If we can design products that can retrieve minerals in usable form with relatively low energy expenditure and restorable environmental impact (particularly if the energy utilized for recycling is from renewable sources), then mineral usage is indeed sustainable. From an economic perspective, the extraction process of a finite resource from the Earth’s crust can still lead to sustainable development so long as the capital generated is invested in building a diversified economy. This ‘weak sustainability’ aspect also applies to fossil fuel-extraction economies, thus deeming them nonrenewable but sustainable.

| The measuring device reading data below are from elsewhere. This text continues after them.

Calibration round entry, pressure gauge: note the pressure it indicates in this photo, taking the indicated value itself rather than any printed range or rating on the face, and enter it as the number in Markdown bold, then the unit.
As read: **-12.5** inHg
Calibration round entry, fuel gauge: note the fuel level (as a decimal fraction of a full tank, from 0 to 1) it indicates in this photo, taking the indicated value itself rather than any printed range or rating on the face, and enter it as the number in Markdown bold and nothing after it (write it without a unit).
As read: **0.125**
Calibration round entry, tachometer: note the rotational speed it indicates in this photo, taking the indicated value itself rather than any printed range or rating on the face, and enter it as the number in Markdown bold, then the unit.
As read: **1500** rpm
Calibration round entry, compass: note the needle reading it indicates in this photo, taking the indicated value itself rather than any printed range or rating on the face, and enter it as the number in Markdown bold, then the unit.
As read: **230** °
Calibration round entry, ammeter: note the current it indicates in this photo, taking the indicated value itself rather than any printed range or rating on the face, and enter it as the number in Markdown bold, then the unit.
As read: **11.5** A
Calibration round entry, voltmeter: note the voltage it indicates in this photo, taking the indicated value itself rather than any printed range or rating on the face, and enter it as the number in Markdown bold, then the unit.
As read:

Indeed, the natural resource base of some areas may necessitate mineral profits as the catalyst for a longer term development path. Rather than a simplistic rejection of minerals as ‘nonrenewable,’ environmentalists must be willing to grapple with the chemical, ecological and economic nuances of material extraction.”
Communications and Outreach Coordinator
“Mining is inherently unsustainable: It is destructive to the biophysical environment, and its contributions to human well-being are uneven and often overwhelmed by the social and economic damage it inevitably inflicts. Mining must be drastically scaled back, not expanded. Where it is undertaken, it must be carried out carefully and conscientiously.

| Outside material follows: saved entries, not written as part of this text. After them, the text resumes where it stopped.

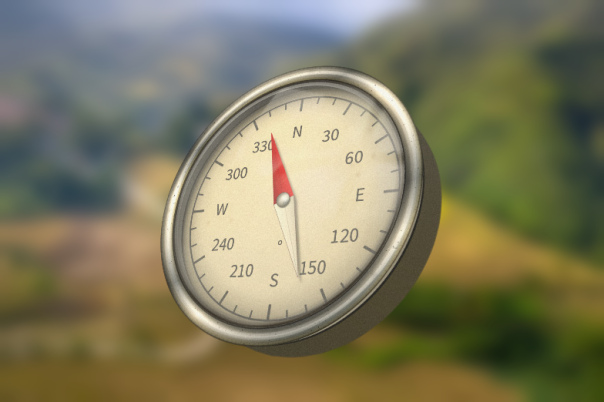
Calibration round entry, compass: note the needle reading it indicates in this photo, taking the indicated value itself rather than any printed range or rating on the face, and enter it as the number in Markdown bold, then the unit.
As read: **340** °
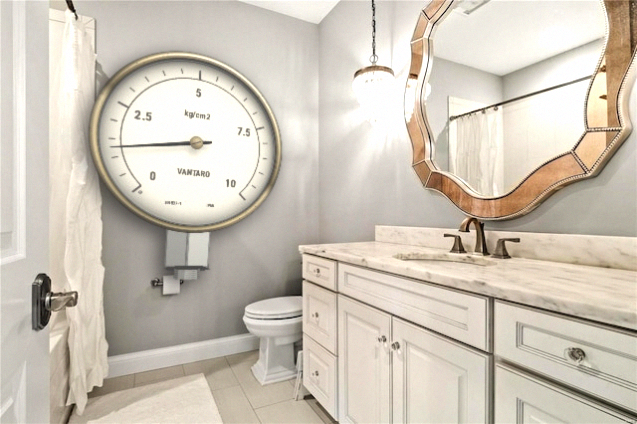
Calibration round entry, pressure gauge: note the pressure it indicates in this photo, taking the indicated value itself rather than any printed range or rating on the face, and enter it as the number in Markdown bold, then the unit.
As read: **1.25** kg/cm²
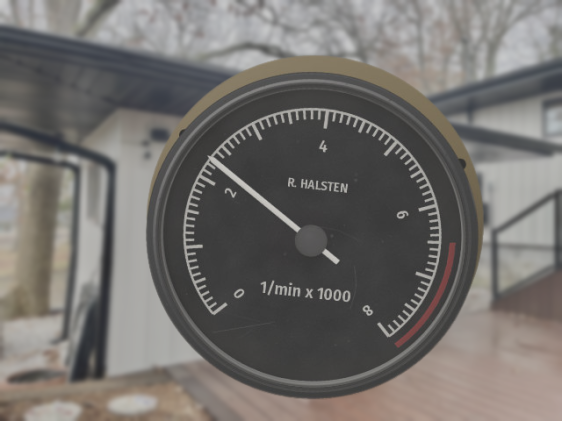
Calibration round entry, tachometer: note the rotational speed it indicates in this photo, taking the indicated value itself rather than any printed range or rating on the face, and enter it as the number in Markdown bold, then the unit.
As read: **2300** rpm
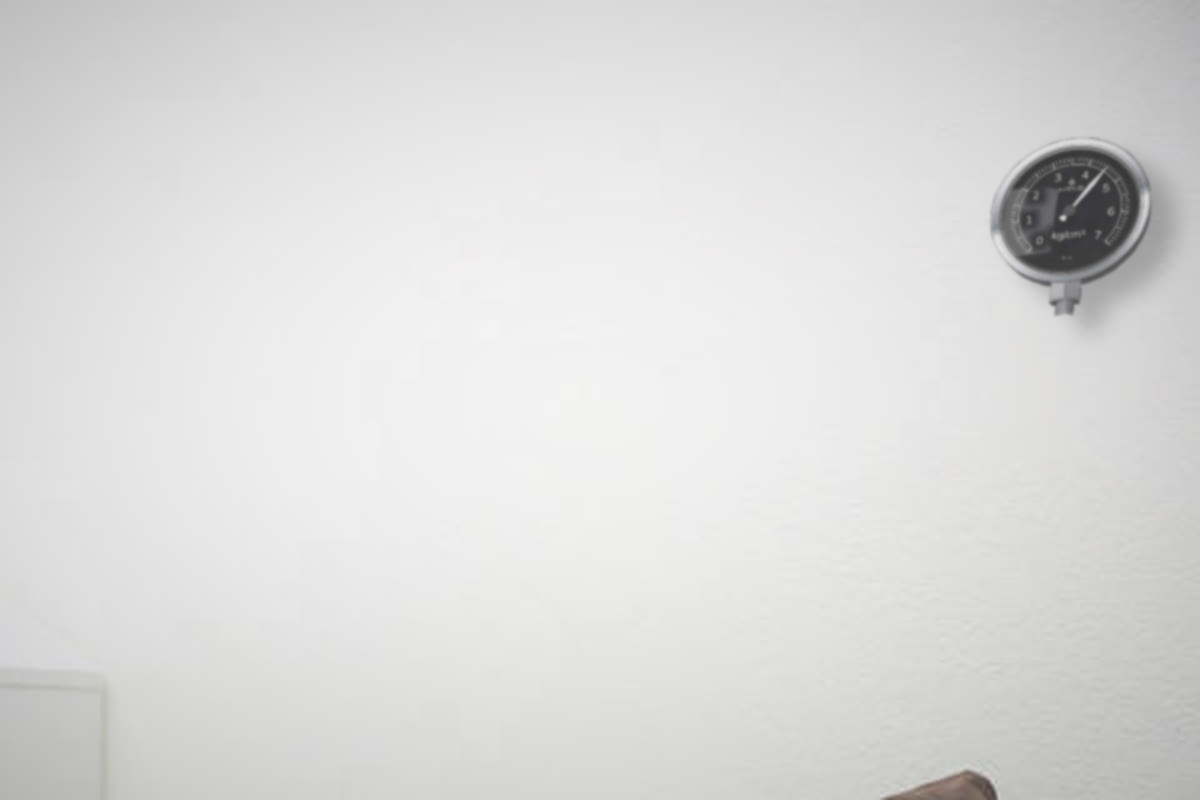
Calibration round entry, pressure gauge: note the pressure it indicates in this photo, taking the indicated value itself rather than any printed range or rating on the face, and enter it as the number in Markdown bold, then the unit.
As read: **4.5** kg/cm²
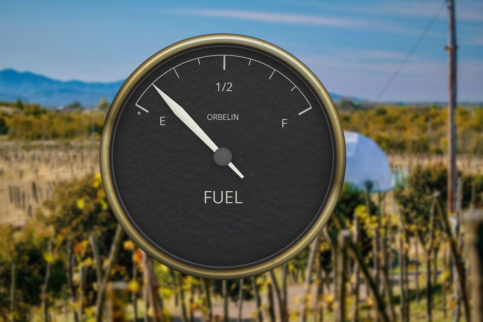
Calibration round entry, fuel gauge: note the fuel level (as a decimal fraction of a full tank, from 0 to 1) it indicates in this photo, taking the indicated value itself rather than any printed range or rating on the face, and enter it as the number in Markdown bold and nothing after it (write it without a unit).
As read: **0.125**
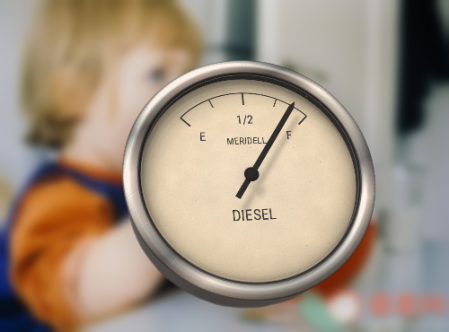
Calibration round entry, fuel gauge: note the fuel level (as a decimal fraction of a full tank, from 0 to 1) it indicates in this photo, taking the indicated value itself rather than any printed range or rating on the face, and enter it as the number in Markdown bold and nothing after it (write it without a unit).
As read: **0.875**
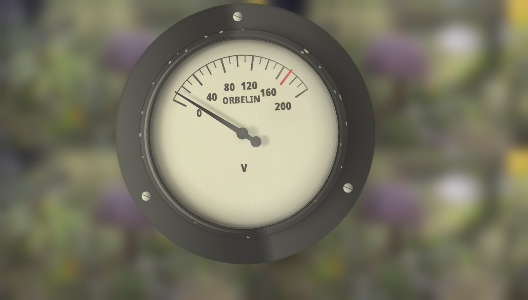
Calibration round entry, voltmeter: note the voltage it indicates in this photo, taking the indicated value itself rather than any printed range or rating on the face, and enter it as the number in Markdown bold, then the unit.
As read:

There is a theory that although itself unsustainable, mining growth can contribute to sustainability by providing raw materials for cleaner, more efficient and more prosperous human societies and generating wealth and employment that can serve as a ‘bridge to sustainability.’
This theory, however, depends on fulfilling a set of conditions that are unrealistic given the global context: a profit-driven economic system, flawed accounting that treats collective and ecological goods as externalities, tax avoidance and financial secrecy, and weak governance relative to the power of extractive corporations. To the extent mining can be seen to have contributed to development, it is at a considerable ecological and human cost. The more comprehensive and thoughtful the plans for ‘mining for development,’ the clearer it is that such objectives are unattainable.

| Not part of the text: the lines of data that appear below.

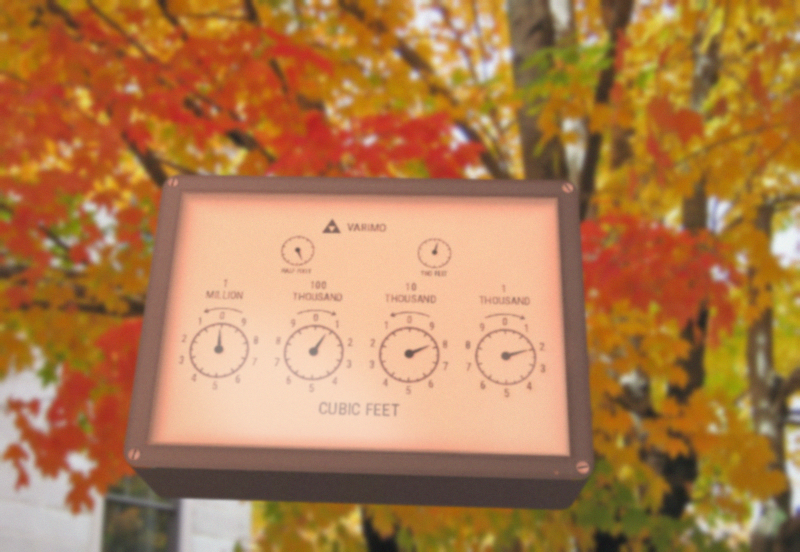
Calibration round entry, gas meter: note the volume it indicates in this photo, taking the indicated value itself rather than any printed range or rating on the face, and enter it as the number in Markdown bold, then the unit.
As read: **8200** ft³
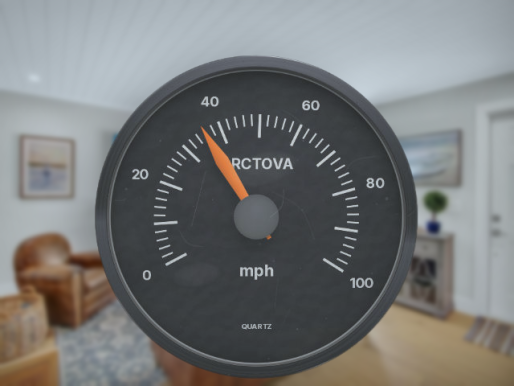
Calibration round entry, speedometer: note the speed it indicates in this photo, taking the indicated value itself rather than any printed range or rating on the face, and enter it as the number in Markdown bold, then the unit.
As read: **36** mph
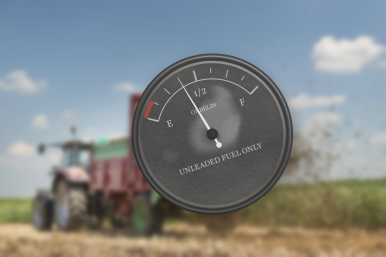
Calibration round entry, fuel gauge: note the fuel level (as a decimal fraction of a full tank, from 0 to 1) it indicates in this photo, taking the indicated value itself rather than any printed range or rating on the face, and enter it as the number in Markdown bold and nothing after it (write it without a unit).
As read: **0.375**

The path toward sustainability? We must reduce demand, reuse manufactured items and recycle materials. We must integrate the true costs of extracting and processing raw materials into decision making. We must place strict limits on where and how mining occurs. We must mine deposits at a slower pace to minimize environmental and socioeconomic disruption and maximize benefit. We must be able to identify ecologically and culturally sensitive areas as ‘no-go’ zones. Indigenous peoples must be able to exercise free, prior and informed consent, and mining must be subject to participatory and democratic decision making. We must not build mines that are likely to require ‘perpetual care’ — for example, for heavy metal or radioactive contamination.